Beauty Is the Gravitas Amoris: A Trinitarian Correlation of Beauty and Love

Religions 2024, 15(9), 1044; https://doi.org/10.3390/rel15091044
by Sean Luke
Reviewer 1: Anonymous
Reviewer 2: Anonymous
Religions 2024, 15(9), 1044; https://doi.org/10.3390/rel15091044
Submission received: 1 August 2024 / Revised: 20 August 2024 / Accepted: 23 August 2024 / Published: 28 August 2024

Round 1

Reviewer 1 Report

Comments and Suggestions for Authors

The text is very interesting. It takes up one of the key issues of theological aesthetics: the relationship between beauty and love. The author is clearly inspired by Augustine's thinking: the proposed solution to the framing of beauty as attraction is classical and Augustinian, especially in the connection of beauty and love (for Augustine, love is a burden, an attraction: amor meus pondus meus). Quite original is the proposal to link this type of thinking with the main correlates of Trinitarian theology. Beauty is attributed by the author of the article to the Trinity, rather than just apriopriating it to one person in particular. 

P. 2. "Beauty and Love in the history of philosophy". I suggest changing the title of the paragraph: it basically talks about three ancient thinkers. Instead, the title is very broad. 

P. 5: Footnotes 34-36: page citation missing. 

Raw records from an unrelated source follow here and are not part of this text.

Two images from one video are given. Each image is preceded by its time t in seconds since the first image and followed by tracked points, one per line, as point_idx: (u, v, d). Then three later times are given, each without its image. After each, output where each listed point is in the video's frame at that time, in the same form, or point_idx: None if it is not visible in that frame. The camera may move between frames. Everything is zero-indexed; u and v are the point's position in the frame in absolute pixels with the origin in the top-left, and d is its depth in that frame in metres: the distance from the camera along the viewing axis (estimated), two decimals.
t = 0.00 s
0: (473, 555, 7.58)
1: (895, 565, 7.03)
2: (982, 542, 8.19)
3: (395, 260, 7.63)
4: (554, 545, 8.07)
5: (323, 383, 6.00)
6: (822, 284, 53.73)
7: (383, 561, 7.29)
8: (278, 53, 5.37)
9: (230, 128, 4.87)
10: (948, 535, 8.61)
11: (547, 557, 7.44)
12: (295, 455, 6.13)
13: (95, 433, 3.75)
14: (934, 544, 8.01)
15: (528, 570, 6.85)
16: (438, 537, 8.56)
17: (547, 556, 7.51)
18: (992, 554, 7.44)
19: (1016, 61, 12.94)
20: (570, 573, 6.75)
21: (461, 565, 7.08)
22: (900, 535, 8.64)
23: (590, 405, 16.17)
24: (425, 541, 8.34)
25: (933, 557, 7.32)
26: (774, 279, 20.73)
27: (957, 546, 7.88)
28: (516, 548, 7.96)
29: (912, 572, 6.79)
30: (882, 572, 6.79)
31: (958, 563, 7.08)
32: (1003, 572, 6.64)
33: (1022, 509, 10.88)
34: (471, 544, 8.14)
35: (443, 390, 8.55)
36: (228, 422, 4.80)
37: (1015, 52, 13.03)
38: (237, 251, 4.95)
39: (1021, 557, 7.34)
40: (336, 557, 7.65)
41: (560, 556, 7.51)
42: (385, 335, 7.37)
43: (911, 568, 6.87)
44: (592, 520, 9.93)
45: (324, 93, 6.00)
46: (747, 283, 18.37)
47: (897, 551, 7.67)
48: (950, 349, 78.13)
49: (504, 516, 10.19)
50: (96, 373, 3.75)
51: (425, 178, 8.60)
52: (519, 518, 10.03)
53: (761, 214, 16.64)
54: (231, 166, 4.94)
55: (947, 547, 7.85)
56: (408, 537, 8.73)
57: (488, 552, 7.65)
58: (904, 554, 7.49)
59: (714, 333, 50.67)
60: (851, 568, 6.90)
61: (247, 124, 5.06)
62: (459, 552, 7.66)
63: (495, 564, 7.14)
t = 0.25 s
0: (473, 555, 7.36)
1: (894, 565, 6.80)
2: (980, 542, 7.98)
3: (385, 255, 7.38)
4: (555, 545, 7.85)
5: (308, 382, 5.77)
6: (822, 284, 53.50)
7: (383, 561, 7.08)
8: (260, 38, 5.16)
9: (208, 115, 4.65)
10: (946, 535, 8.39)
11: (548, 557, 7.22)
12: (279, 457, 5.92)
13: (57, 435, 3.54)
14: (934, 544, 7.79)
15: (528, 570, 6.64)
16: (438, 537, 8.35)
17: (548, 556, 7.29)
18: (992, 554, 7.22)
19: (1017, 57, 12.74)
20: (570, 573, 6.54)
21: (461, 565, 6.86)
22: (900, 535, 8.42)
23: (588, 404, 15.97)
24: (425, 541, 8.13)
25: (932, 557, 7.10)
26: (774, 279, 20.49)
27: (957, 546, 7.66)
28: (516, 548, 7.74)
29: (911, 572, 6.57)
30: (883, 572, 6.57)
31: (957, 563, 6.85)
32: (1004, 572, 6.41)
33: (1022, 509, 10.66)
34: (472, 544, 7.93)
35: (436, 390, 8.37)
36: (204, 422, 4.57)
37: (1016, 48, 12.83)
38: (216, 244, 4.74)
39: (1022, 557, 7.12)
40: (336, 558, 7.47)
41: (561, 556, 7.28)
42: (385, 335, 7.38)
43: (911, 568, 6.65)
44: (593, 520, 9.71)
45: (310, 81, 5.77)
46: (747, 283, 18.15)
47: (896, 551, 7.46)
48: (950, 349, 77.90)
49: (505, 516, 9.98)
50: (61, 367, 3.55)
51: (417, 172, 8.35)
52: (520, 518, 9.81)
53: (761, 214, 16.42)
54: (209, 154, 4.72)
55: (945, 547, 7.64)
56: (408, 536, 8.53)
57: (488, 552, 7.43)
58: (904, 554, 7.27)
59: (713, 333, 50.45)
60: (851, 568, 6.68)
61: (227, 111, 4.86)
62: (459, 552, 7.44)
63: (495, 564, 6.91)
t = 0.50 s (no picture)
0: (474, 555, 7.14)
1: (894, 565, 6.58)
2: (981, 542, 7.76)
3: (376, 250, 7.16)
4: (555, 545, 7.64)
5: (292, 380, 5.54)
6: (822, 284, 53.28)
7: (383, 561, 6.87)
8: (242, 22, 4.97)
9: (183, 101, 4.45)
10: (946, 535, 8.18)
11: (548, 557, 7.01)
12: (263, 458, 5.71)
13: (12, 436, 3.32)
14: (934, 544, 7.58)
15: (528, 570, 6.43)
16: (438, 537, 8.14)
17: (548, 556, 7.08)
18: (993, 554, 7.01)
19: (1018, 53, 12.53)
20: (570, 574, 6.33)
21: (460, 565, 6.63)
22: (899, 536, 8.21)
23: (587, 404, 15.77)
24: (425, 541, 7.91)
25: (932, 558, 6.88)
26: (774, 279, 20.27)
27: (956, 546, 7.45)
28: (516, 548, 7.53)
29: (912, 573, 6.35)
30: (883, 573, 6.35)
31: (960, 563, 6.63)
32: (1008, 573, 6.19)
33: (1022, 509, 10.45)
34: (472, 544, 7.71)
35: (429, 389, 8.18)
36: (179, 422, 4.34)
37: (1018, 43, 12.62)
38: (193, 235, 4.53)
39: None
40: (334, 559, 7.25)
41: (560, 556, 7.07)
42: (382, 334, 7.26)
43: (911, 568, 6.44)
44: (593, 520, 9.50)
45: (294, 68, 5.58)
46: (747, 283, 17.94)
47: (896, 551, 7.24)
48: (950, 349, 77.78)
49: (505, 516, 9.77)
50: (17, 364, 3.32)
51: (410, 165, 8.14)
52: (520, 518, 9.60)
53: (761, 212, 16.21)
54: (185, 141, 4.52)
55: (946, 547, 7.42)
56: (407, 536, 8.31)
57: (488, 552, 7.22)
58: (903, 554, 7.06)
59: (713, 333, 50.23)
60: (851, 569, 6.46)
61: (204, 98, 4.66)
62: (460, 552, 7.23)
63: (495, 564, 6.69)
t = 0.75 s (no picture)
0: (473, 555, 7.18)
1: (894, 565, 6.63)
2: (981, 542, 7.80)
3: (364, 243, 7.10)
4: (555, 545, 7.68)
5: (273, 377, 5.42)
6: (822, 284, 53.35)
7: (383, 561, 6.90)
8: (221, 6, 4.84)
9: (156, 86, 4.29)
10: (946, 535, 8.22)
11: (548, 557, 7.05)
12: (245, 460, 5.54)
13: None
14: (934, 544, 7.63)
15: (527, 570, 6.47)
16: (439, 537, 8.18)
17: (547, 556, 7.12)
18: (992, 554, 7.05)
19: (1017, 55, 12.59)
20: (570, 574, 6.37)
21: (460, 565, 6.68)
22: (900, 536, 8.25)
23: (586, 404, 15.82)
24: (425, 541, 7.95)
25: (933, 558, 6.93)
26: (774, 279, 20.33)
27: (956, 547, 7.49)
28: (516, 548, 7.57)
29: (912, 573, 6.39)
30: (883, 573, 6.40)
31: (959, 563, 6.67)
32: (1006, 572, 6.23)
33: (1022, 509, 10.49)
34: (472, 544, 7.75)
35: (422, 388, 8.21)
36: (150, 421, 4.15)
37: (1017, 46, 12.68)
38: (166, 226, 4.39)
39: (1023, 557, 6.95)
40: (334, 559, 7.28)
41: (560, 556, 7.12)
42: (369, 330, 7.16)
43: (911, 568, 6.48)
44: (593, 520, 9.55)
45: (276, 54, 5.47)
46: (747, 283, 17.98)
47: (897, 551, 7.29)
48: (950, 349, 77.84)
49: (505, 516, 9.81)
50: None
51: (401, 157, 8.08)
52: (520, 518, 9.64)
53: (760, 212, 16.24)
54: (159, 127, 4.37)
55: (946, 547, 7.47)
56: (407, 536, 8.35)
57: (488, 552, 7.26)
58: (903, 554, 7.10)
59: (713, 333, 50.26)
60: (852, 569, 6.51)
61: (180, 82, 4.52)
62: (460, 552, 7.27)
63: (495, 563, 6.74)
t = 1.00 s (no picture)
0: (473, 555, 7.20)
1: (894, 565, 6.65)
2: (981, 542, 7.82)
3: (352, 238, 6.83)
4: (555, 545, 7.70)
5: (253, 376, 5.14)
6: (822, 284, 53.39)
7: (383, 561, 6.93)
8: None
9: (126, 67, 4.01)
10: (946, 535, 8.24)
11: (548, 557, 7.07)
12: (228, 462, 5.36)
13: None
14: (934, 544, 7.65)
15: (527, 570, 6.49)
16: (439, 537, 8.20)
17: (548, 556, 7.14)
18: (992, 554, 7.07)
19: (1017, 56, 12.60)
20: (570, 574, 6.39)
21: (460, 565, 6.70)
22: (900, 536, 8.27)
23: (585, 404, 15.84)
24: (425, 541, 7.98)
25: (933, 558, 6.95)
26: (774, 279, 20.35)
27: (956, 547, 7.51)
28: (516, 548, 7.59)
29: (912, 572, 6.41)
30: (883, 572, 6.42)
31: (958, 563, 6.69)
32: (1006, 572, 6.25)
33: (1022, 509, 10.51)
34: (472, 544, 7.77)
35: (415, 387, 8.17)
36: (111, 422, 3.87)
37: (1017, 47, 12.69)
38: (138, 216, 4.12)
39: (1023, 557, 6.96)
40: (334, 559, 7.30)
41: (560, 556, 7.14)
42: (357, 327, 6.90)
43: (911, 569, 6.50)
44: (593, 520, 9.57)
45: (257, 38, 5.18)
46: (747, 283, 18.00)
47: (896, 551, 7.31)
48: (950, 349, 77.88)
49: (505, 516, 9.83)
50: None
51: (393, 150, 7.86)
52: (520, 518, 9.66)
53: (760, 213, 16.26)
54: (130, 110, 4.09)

P. 17: Footnote 116 - page numbers are missing

Author Response

Thank you for your kind comments. In response to the points raised: 

 

"P. 2. "Beauty and Love in the history of philosophy". I suggest changing the title of the paragraph: it basically talks about three ancient thinkers. Instead, the title is very broad. "

 

Fair enough. I have changed the title to "Beauty and Love in Aristotle, Plato, and Plotinus." 

I have updated citations accordingly to add the page number or the book-chapter-paragraph indicator in Williams' translation of The Confessions. 

 

 

Reviewer 2 Report

Comments and Suggestions for Authors This article is excellent and should be published. A couple of references that might interest the author: Sophie Grace Chappell has written a good deal about the connections between beauty and goodness, e.g. in her book Epiphanies (OUP 2022), especially Chapters 1 and 3, and in her book Knowing What To Do (OUP 2015), especially Chapters 6 and 7. And a couple of things that might be worth correcting: a) pursuiting is not a word; b) the quotation from Romans on p.18 has a lot of irrelevant markings in it. It would be better either to reproduce the Greek accurately, or not at all.

 

Comments on the Quality of English Language And a couple of things that might be worth correcting: a) pursuiting is not a word; b) the quotation from Romans on p.18 has a lot of irrelevant markings in it. It would be better either to reproduce the Greek accurately, or not at all.

 

Author Response

Thank you for your kind comments and very helpful suggestion. I will interact with Sophie Grace Chappell's work in future engagement. In reply to the comments for correction:

 

-I have updated the Greek citation accordingly to remove irrelevant textual markers. I have also corrected the "pursuiting" typo. Thanks again!